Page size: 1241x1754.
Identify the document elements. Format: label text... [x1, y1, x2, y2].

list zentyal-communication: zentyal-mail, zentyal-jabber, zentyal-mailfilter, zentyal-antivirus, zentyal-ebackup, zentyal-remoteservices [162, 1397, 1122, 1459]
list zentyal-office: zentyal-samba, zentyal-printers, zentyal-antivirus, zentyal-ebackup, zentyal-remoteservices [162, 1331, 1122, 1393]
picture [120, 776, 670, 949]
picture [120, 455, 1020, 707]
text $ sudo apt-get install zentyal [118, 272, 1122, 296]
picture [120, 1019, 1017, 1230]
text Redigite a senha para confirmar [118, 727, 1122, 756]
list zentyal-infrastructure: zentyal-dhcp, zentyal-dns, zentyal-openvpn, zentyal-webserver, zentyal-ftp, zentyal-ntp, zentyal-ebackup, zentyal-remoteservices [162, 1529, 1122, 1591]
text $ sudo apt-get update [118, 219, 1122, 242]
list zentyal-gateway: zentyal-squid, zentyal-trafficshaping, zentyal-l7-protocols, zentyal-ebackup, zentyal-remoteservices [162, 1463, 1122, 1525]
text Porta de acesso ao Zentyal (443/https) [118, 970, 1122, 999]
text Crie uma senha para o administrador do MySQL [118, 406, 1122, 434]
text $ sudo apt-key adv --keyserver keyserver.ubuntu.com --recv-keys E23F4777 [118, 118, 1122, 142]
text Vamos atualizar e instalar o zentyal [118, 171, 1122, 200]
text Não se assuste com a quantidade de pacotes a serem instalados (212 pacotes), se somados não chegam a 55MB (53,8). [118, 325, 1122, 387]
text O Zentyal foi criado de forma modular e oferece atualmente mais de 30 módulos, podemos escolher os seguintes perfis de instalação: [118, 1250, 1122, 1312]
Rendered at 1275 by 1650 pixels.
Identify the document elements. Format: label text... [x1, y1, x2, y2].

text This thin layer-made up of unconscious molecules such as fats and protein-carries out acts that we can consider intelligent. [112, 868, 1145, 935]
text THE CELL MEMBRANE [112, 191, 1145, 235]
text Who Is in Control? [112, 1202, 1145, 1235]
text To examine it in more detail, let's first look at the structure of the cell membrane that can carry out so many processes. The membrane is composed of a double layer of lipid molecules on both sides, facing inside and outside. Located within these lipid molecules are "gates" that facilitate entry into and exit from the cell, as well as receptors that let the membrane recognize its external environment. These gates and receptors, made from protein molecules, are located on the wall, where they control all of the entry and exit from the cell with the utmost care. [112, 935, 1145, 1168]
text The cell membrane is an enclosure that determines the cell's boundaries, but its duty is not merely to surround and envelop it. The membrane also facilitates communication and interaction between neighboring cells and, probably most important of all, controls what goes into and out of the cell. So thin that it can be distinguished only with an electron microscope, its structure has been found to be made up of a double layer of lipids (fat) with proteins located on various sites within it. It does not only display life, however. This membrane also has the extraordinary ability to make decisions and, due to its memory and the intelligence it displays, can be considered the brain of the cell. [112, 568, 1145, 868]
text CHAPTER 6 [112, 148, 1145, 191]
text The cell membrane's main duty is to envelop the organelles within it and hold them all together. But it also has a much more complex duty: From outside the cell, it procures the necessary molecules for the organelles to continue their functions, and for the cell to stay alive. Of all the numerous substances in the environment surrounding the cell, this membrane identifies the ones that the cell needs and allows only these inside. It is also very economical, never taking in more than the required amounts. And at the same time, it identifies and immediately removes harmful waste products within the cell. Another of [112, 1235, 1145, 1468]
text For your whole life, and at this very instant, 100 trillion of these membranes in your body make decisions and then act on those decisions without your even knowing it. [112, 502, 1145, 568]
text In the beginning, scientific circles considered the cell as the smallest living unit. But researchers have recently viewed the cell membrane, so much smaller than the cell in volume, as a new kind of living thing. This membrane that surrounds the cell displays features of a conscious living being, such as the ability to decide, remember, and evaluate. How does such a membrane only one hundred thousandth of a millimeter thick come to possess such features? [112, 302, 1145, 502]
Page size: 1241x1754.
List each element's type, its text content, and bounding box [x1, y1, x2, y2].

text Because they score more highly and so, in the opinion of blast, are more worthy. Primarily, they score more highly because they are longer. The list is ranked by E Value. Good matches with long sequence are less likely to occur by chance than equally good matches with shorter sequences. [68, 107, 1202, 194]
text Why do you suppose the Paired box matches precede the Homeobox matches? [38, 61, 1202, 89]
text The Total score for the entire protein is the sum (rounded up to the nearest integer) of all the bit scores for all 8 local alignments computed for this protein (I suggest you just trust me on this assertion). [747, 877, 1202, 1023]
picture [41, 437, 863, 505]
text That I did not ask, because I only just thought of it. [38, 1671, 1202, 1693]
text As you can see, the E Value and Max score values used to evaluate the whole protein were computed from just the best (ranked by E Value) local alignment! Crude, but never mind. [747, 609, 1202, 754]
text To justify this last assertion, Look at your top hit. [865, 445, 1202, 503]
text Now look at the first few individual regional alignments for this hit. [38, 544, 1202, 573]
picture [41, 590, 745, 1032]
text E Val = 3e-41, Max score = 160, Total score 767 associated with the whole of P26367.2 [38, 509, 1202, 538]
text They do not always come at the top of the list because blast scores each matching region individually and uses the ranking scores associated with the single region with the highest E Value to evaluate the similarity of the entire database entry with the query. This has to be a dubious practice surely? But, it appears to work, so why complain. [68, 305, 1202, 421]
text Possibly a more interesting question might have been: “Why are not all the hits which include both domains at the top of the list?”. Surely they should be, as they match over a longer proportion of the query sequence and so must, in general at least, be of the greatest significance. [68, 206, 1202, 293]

++++++

• WORK ORDER
The response should repeat the whole listing exactly.

• SOLUTION TO THIS EXERCISE
Page size: 1241x1754.
Identify the document elements. Format: label text... [x1, y1, x2, y2].

list zentyal-communication: zentyal-mail, zentyal-jabber, zentyal-mailfilter, zentyal-antivirus, zentyal-ebackup, zentyal-remoteservices [162, 1397, 1122, 1459]
list zentyal-office: zentyal-samba, zentyal-printers, zentyal-antivirus, zentyal-ebackup, zentyal-remoteservices [162, 1331, 1122, 1393]
picture [120, 776, 670, 949]
picture [120, 455, 1020, 707]
text $ sudo apt-get install zentyal [118, 272, 1122, 296]
picture [120, 1019, 1017, 1230]
text Redigite a senha para confirmar [118, 727, 1122, 756]
list zentyal-infrastructure: zentyal-dhcp, zentyal-dns, zentyal-openvpn, zentyal-webserver, zentyal-ftp, zentyal-ntp, zentyal-ebackup, zentyal-remoteservices [162, 1529, 1122, 1591]
text $ sudo apt-get update [118, 219, 1122, 242]
list zentyal-gateway: zentyal-squid, zentyal-trafficshaping, zentyal-l7-protocols, zentyal-ebackup, zentyal-remoteservices [162, 1463, 1122, 1525]
text Porta de acesso ao Zentyal (443/https) [118, 970, 1122, 999]
text Crie uma senha para o administrador do MySQL [118, 406, 1122, 434]
text $ sudo apt-key adv --keyserver keyserver.ubuntu.com --recv-keys E23F4777 [118, 118, 1122, 142]
text Vamos atualizar e instalar o zentyal [118, 171, 1122, 200]
text Não se assuste com a quantidade de pacotes a serem instalados (212 pacotes), se somados não chegam a 55MB (53,8). [118, 325, 1122, 387]
text O Zentyal foi criado de forma modular e oferece atualmente mais de 30 módulos, podemos escolher os seguintes perfis de instalação: [118, 1250, 1122, 1312]
Rendered at 1275 by 1650 pixels.
Identify the document elements. Format: label text... [x1, y1, x2, y2].

text This thin layer-made up of unconscious molecules such as fats and protein-carries out acts that we can consider intelligent. [112, 868, 1145, 935]
text THE CELL MEMBRANE [112, 191, 1145, 235]
text Who Is in Control? [112, 1202, 1145, 1235]
text To examine it in more detail, let's first look at the structure of the cell membrane that can carry out so many processes. The membrane is composed of a double layer of lipid molecules on both sides, facing inside and outside. Located within these lipid molecules are "gates" that facilitate entry into and exit from the cell, as well as receptors that let the membrane recognize its external environment. These gates and receptors, made from protein molecules, are located on the wall, where they control all of the entry and exit from the cell with the utmost care. [112, 935, 1145, 1168]
text The cell membrane is an enclosure that determines the cell's boundaries, but its duty is not merely to surround and envelop it. The membrane also facilitates communication and interaction between neighboring cells and, probably most important of all, controls what goes into and out of the cell. So thin that it can be distinguished only with an electron microscope, its structure has been found to be made up of a double layer of lipids (fat) with proteins located on various sites within it. It does not only display life, however. This membrane also has the extraordinary ability to make decisions and, due to its memory and the intelligence it displays, can be considered the brain of the cell. [112, 568, 1145, 868]
text CHAPTER 6 [112, 148, 1145, 191]
text The cell membrane's main duty is to envelop the organelles within it and hold them all together. But it also has a much more complex duty: From outside the cell, it procures the necessary molecules for the organelles to continue their functions, and for the cell to stay alive. Of all the numerous substances in the environment surrounding the cell, this membrane identifies the ones that the cell needs and allows only these inside. It is also very economical, never taking in more than the required amounts. And at the same time, it identifies and immediately removes harmful waste products within the cell. Another of [112, 1235, 1145, 1468]
text For your whole life, and at this very instant, 100 trillion of these membranes in your body make decisions and then act on those decisions without your even knowing it. [112, 502, 1145, 568]
text In the beginning, scientific circles considered the cell as the smallest living unit. But researchers have recently viewed the cell membrane, so much smaller than the cell in volume, as a new kind of living thing. This membrane that surrounds the cell displays features of a conscious living being, such as the ability to decide, remember, and evaluate. How does such a membrane only one hundred thousandth of a millimeter thick come to possess such features? [112, 302, 1145, 502]
Page size: 1241x1754.
List each element's type, its text content, and bounding box [x1, y1, x2, y2].

text Because they score more highly and so, in the opinion of blast, are more worthy. Primarily, they score more highly because they are longer. The list is ranked by E Value. Good matches with long sequence are less likely to occur by chance than equally good matches with shorter sequences. [68, 107, 1202, 194]
text Why do you suppose the Paired box matches precede the Homeobox matches? [38, 61, 1202, 89]
text The Total score for the entire protein is the sum (rounded up to the nearest integer) of all the bit scores for all 8 local alignments computed for this protein (I suggest you just trust me on this assertion). [747, 877, 1202, 1023]
picture [41, 437, 863, 505]
text That I did not ask, because I only just thought of it. [38, 1671, 1202, 1693]
text As you can see, the E Value and Max score values used to evaluate the whole protein were computed from just the best (ranked by E Value) local alignment! Crude, but never mind. [747, 609, 1202, 754]
text To justify this last assertion, Look at your top hit. [865, 445, 1202, 503]
text Now look at the first few individual regional alignments for this hit. [38, 544, 1202, 573]
picture [41, 590, 745, 1032]
text E Val = 3e-41, Max score = 160, Total score 767 associated with the whole of P26367.2 [38, 509, 1202, 538]
text They do not always come at the top of the list because blast scores each matching region individually and uses the ranking scores associated with the single region with the highest E Value to evaluate the similarity of the entire database entry with the query. This has to be a dubious practice surely? But, it appears to work, so why complain. [68, 305, 1202, 421]
text Possibly a more interesting question might have been: “Why are not all the hits which include both domains at the top of the list?”. Surely they should be, as they match over a longer proportion of the query sequence and so must, in general at least, be of the greatest significance. [68, 206, 1202, 293]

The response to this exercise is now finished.